I can see the sun! After 12 grey days I am sun-starved. December/January in the lower mainland of Switzerland is often dreary. That’s when it’s good to take a day off and head for the mountains, usually only an hour or more away and soak in the brilliant sun radiating off glistening snow peaks.
Sunday we were in the mountains visiting my Aunt and Uncle in Schiers. Schiers is on the road to Davos where the big wigs of the world meet to discuss global issues (Davos Summit). We didn’t get as much sun as I hoped, but it was a memorable day none the less.
My relatives took us to see the Salginatobel Bridge, built in l929/30 by Swiss civil engineer Robert Maillart. A reinforced concrete arch bridge, it was declared a world monument by the American Society of Civil Engineers due to its design techniques which were advanced for its time. The bridge cost 135,000 Swiss Francs to build and 1.3 million US dollars to repair in l998…the Franc and US$ are almost par now. Read more on this fascinating bridge on Wikipedia.
Spanning a deep chasm, the bridge connects the tiny village of Schuders with the rest of the world. Before the bridge was there, Schuders’ 55 residents were often totally cut off during the winter months. Schuders consists mostly of small scale mountain farmers, some of which open their homes as bed and breakfast to tourists who want to hike and relax in the quiet wild splendor of the Praettigau mountains.
The narrow road to the bridge winds through mountain farm country. For farmers from the Canadian Prairie, it is hard to imagine how anyone can make a living clinging to those hillsides. No Swiss farmer could do it either without heavy subsidies from the government. Many of the barns we saw only hold about ten cows. But what would Switzerland be to tourists without well tended green pastures and the sound of cowbells tinkling in the clear air?
While still farming in Switzerland ourselves, Robert trained agricultural apprentices. One apprentice came from Pusserain, which we passed on the way to the bridge. We found the tiny farm, alone in a stretch between the woods and crags outside the village.

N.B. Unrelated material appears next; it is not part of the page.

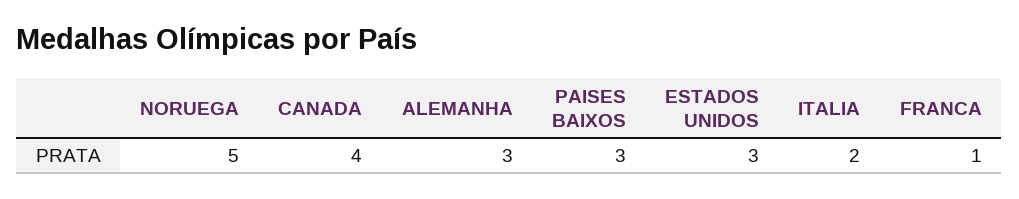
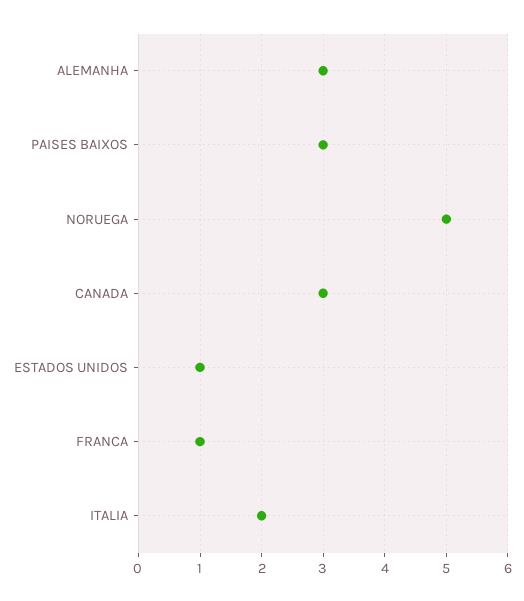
CANADA: 4 -> 3
ESTADOS UNIDOS: 3 -> 1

No wonder the poor fellow, just 16 at the time, had a hard time adjusting to life in the flatlands (as we call it). I remember Robert teaching him how to shower, and it just went on from there. I guess you could compare it to taking a boy from a cabin in the Rocky Mountains somewhere far from civilization and putting him on a modern farm in Stony Plain, just outside the city of Edmonton. Culture shock doesn’t just happen from Africa to Canada!